[Begin]

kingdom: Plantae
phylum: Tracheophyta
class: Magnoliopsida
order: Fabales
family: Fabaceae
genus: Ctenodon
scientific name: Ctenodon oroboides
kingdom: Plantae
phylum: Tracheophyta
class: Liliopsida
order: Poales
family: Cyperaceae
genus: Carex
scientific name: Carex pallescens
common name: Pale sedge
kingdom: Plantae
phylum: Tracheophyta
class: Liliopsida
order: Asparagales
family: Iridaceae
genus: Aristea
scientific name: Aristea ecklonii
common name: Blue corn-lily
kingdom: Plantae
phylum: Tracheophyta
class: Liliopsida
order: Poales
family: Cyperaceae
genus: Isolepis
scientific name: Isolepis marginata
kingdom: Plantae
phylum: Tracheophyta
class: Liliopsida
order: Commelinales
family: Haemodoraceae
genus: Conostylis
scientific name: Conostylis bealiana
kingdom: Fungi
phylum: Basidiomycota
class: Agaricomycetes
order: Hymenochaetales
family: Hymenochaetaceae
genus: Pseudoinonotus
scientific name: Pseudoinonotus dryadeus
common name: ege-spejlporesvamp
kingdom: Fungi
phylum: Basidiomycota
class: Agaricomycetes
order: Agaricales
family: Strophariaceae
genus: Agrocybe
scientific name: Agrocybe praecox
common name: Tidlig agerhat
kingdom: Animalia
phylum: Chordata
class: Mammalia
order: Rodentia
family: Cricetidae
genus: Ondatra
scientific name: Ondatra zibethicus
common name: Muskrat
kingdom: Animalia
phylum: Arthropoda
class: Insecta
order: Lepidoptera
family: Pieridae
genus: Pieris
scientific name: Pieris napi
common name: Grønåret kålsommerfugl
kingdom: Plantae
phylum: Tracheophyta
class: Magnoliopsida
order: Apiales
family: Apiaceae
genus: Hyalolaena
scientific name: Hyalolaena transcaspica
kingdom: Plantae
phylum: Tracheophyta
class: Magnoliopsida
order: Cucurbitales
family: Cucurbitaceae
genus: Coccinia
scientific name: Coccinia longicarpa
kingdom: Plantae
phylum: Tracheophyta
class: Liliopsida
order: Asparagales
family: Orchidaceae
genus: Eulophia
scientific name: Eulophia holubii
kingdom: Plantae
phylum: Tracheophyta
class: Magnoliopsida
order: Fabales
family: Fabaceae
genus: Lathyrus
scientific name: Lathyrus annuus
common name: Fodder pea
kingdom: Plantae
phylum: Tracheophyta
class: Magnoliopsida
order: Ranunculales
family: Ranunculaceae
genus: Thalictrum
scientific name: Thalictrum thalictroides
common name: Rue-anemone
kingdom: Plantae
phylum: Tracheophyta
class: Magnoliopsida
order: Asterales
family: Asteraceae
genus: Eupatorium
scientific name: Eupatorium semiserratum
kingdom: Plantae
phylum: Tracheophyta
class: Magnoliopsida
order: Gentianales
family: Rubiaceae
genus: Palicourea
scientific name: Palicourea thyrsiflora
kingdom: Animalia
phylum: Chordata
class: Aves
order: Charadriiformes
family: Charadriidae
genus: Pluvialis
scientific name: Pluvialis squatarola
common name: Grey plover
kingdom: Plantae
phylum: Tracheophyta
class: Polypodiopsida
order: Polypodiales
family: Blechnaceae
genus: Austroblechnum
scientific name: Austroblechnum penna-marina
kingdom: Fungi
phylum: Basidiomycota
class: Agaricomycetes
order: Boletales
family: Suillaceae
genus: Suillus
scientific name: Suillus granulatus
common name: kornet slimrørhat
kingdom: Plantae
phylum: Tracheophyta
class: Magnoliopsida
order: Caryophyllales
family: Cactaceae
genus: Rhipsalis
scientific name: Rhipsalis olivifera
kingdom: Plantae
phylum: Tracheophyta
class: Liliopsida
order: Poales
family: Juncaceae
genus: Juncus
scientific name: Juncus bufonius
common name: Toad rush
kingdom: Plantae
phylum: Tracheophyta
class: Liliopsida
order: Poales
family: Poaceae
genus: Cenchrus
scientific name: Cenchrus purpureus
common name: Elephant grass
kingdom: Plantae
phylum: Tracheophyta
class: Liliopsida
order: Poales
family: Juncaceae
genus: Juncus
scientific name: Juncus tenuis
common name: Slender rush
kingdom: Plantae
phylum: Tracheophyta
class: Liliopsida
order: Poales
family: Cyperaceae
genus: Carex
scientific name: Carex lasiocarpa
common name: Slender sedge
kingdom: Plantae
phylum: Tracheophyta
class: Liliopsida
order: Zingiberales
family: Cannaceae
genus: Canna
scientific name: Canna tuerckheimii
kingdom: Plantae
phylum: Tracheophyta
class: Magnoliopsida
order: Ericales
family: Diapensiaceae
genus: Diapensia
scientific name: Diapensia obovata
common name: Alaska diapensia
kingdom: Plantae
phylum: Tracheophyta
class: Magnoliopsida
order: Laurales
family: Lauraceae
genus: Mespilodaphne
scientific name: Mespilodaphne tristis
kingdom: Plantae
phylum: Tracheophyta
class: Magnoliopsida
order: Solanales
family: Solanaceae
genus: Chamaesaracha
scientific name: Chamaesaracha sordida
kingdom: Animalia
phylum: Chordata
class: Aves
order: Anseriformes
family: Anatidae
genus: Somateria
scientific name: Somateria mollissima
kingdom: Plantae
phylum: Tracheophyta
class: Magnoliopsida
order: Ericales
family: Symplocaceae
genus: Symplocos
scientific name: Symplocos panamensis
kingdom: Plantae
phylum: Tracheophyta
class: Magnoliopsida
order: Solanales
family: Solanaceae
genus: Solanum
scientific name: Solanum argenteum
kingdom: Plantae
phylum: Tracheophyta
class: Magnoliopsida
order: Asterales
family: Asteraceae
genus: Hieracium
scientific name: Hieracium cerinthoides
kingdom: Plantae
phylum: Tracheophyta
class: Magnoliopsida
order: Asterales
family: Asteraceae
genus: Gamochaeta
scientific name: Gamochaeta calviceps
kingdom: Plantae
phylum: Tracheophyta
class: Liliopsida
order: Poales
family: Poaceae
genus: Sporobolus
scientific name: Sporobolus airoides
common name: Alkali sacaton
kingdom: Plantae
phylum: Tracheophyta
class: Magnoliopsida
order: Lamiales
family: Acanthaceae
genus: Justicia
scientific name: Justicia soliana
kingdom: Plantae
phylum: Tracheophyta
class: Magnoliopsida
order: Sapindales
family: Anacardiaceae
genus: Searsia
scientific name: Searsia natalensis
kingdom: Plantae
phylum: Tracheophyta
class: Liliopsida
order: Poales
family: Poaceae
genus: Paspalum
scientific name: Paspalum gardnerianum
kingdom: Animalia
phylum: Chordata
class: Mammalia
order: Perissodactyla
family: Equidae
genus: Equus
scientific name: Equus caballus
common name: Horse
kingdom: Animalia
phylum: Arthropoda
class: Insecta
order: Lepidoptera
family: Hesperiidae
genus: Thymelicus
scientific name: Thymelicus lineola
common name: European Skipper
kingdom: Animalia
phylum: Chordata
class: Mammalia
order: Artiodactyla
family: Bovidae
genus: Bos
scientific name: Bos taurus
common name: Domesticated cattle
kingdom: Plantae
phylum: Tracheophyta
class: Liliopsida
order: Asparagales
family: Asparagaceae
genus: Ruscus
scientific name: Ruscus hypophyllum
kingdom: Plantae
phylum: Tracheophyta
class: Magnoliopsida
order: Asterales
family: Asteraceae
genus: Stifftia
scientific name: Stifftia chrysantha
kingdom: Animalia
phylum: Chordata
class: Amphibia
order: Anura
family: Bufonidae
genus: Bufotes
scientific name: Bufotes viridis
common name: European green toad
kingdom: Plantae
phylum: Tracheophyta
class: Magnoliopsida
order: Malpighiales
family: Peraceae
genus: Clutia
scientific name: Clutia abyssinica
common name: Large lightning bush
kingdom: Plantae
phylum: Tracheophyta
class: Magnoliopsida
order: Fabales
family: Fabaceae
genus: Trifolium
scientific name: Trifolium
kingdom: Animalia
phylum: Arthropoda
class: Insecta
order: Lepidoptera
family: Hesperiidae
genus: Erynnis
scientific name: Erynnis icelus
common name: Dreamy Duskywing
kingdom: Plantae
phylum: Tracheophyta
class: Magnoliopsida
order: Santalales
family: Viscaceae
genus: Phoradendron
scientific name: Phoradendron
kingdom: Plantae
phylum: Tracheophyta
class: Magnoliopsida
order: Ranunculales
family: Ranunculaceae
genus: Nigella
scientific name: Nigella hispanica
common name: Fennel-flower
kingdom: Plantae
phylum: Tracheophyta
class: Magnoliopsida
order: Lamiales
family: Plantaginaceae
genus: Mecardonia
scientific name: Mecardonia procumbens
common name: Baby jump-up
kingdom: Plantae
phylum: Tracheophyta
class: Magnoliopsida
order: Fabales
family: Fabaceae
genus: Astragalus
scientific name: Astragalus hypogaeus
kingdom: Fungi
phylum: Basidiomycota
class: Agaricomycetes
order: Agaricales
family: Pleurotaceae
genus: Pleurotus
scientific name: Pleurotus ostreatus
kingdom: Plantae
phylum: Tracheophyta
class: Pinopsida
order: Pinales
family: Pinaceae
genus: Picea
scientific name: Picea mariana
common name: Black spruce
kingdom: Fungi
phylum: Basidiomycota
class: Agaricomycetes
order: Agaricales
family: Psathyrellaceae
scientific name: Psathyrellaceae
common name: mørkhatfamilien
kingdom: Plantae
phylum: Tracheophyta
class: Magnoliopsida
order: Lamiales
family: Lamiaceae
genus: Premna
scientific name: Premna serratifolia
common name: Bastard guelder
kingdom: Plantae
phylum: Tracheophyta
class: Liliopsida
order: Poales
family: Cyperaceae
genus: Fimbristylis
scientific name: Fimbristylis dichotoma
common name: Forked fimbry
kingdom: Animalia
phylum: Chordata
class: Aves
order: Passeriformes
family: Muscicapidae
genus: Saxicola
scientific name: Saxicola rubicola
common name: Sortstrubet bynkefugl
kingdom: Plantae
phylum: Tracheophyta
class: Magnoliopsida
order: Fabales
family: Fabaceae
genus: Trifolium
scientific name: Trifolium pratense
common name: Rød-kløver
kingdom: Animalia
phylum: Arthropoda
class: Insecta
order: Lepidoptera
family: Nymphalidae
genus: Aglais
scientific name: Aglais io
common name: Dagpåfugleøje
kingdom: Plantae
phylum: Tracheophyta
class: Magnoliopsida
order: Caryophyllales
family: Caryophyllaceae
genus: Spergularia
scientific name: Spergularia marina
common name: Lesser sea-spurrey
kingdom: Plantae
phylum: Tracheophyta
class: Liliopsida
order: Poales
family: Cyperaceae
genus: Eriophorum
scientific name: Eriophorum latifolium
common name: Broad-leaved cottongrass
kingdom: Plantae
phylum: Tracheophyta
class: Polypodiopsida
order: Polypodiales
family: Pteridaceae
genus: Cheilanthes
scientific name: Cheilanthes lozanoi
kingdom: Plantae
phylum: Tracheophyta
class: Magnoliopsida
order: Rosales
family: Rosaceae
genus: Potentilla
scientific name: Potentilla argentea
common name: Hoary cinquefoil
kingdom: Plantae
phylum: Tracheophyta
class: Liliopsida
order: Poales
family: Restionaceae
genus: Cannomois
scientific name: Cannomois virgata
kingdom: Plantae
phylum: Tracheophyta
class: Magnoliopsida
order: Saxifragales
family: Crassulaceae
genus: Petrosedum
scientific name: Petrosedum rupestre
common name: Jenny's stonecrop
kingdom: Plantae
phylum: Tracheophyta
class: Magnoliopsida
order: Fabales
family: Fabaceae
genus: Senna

[End]

> _What is expected_: Reproduce verbatim everything from the line containing "genus: Cannomois" down to the last line of the rows above, including both of those lines.

> _Expected output_:
genus: Cannomois
scientific name: Cannomois virgata
kingdom: Plantae
phylum: Tracheophyta
class: Magnoliopsida
order: Saxifragales
family: Crassulaceae
genus: Petrosedum
scientific name: Petrosedum rupestre
common name: Jenny's stonecrop
kingdom: Plantae
phylum: Tracheophyta
class: Magnoliopsida
order: Fabales
family: Fabaceae
genus: Senna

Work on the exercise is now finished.